The whale swims from a depth of 15 meters below the surface to the surface in 9.5 seconds.
The change in depth is 15 meters (from 15 meters below the surface to the surface).
To find the rate of change in depth, we divide the change in depth by the time it takes:
Rate of change = Change in depth / Time
Rate of change = 15 meters / 9.5 seconds
Rate of change = 1.58 meters/second.
So, the rate of change in the whale's depth is approximately 1.58 meters/second.
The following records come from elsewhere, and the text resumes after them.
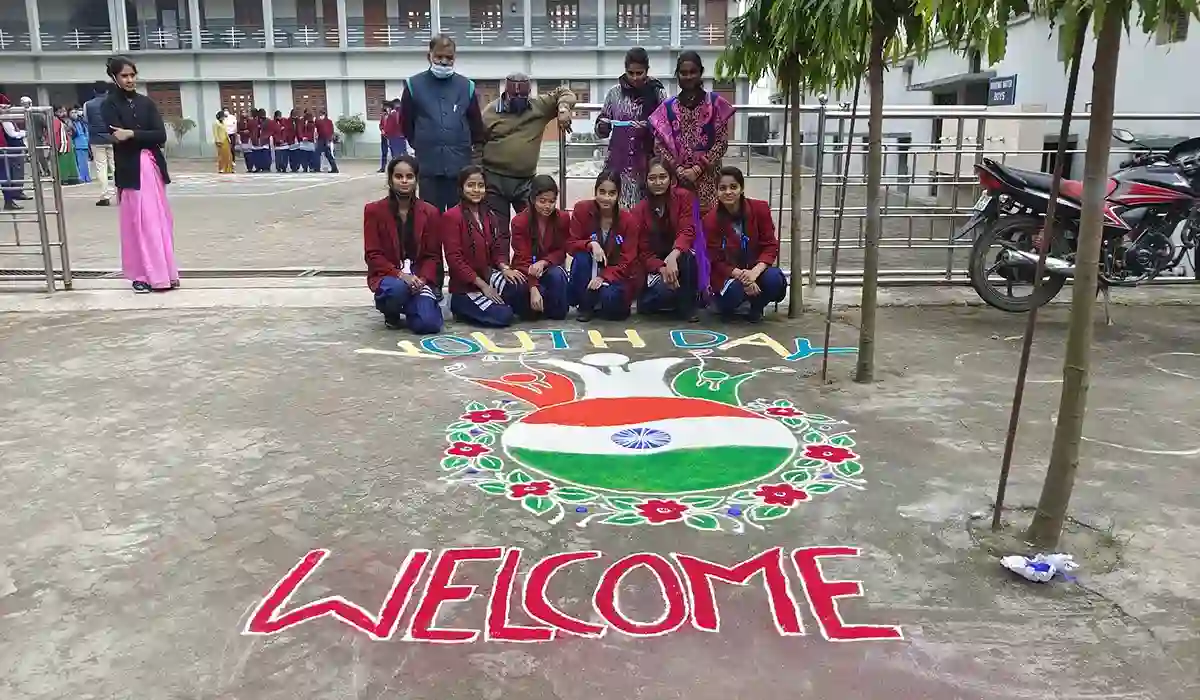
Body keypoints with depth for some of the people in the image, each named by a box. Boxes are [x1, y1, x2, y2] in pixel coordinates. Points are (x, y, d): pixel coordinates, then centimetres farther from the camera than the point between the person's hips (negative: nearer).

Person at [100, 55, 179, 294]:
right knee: (137, 222, -2)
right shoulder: (110, 105, 1)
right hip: (131, 170, -4)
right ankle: (141, 275, 5)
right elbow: (118, 139, -13)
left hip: (153, 167, 4)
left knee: (160, 221, 6)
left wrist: (132, 135, -12)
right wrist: (146, 137, -12)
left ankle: (163, 272, 14)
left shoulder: (146, 102, 11)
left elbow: (161, 136, -2)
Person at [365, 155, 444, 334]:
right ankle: (391, 312, 0)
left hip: (419, 278, 2)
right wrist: (400, 274, -21)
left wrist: (422, 279, -17)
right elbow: (373, 255, -6)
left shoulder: (430, 212, 3)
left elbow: (433, 255, 3)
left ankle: (411, 307, 16)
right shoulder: (374, 211, -2)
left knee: (428, 324, -23)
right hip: (388, 276, -2)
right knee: (398, 288, -40)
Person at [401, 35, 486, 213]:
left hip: (461, 166, 1)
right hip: (428, 167, -1)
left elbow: (476, 124, 13)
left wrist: (477, 150, 13)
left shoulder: (466, 86, 7)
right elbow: (406, 123, 11)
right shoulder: (414, 85, 2)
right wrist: (422, 145, 14)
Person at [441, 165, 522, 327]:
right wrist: (482, 285, -18)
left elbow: (496, 248, 13)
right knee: (503, 316, -22)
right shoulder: (451, 216, -13)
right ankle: (461, 308, 4)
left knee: (520, 288, -24)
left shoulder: (488, 216, 11)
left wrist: (504, 267, -11)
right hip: (464, 286, -6)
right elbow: (454, 258, -17)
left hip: (488, 275, 6)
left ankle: (495, 305, 6)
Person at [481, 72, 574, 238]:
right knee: (497, 228, 5)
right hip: (495, 179, -1)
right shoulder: (491, 111, 0)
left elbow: (564, 92, 11)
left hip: (526, 180, 1)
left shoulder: (540, 106, 3)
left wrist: (563, 108, -10)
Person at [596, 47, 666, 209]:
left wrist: (649, 127, -19)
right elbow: (600, 131, 10)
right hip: (618, 162, 1)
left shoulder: (658, 93, 2)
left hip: (647, 163, -1)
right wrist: (602, 127, -12)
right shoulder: (615, 93, 7)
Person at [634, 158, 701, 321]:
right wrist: (662, 268, -30)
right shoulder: (639, 210, -9)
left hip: (678, 259, 1)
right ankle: (646, 300, 4)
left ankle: (687, 307, -16)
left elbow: (687, 231, -21)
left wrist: (672, 257, -40)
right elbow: (644, 252, -10)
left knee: (686, 256, -35)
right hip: (655, 266, -1)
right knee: (664, 290, -33)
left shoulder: (683, 197, -9)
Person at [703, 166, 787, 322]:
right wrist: (740, 276, -28)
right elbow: (716, 261, -11)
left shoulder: (760, 209, -9)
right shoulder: (711, 220, -13)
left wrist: (755, 272, -28)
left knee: (775, 280, -30)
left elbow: (771, 246, -9)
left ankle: (756, 307, 5)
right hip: (727, 275, -2)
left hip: (755, 270, 2)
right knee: (734, 291, -35)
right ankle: (726, 305, 6)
Answer: 1.58
To calculate the rate of change in the whale's depth, we need to determine the difference in depth divided by the time it takes to reach the surface.
The initial depth of the whale is 15 meters below the surface.
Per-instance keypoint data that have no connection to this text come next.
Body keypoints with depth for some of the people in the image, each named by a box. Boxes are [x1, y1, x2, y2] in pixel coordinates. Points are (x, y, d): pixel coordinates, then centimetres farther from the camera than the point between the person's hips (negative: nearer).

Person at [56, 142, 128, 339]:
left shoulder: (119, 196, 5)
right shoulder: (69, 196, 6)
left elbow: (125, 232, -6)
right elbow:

After 9.5 seconds, the whale reaches the surface (depth of 0 meters).
The difference in depth is 15 meters (15 - 0).
To calculate the rate of change, we divide the difference in depth by the time taken:
Rate of change = (Difference in depth) / (Time taken)
= 15 meters / 9.5 seconds
Dividing 15 by 9.5 gives us:
Rate of change = 1.5789
Rounding this value to the nearest hundredth, we get:
Rate of change ≈ 1.58
Therefore, the quotient that best describes the rate of change in the whale's depth is approximately 1.58.
To find the rate of change in the whale's depth, we need to determine the change in depth over the given time interval.
The initial depth of the whale is 15 meters below the surface. After 9.5 seconds, it reaches the surface (which we can take as 0 meters below the surface).
The change in depth is therefore 15 meters (initial depth) - 0 meters (final depth) = 15 meters.
To find the rate of change, we divide the change in depth by the time interval:
Rate of change = Change in depth / Time interval
Rate of change = 15 meters / 9.5 seconds
Calculating this division:
Rate of change ≈ 1.58 meters/second
Therefore, the quotient that best describes the rate of change in the whale's depth is approximately 1.58 meters per second.